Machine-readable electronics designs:
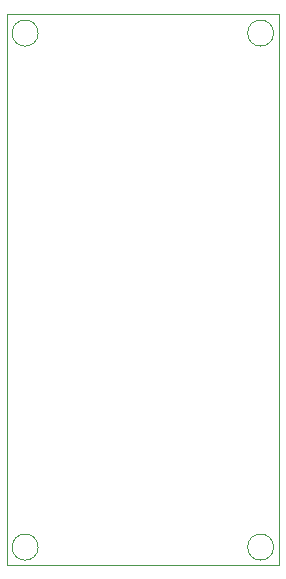
<source format=gbr>
%TF.GenerationSoftware,KiCad,Pcbnew,(6.0.10)*%
%TF.CreationDate,2023-02-08T01:16:55+09:00*%
%TF.ProjectId,rasp_gpio_input,72617370-5f67-4706-996f-5f696e707574,1*%
%TF.SameCoordinates,PX7baf2f0PY78dfd90*%
%TF.FileFunction,Profile,NP*%
%FSLAX46Y46*%
G04 Gerber Fmt 4.6, Leading zero omitted, Abs format (unit mm)*
G04 Created by KiCad (PCBNEW (6.0.10)) date 2023-02-08 01:16:55*
%MOMM*%
%LPD*%
G01*
G04 APERTURE LIST*
%TA.AperFunction,Profile*%
%ADD10C,0.100000*%
%TD*%
G04 APERTURE END LIST*
D10*
X2598600Y1481000D02*
G75*
G03*
X2598600Y1481000I-1100000J0D01*
G01*
X2598600Y45001000D02*
G75*
G03*
X2598600Y45001000I-1100000J0D01*
G01*
X22537600Y1481000D02*
G75*
G03*
X22537600Y1481000I-1100000J0D01*
G01*
X0Y46583600D02*
X22961600Y46583600D01*
X22961600Y46583600D02*
X22961600Y0D01*
X22961600Y0D02*
X0Y0D01*
X0Y0D02*
X0Y46583600D01*
X22537600Y45001000D02*
G75*
G03*
X22537600Y45001000I-1100000J0D01*
G01*
M02*

</source>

** TASK REQUIREMENTS **
The expected answer is every line in the data above that carries the string "LIST".

** RESULT OF THIS TASK **
G04 APERTURE LIST*
G04 APERTURE END LIST*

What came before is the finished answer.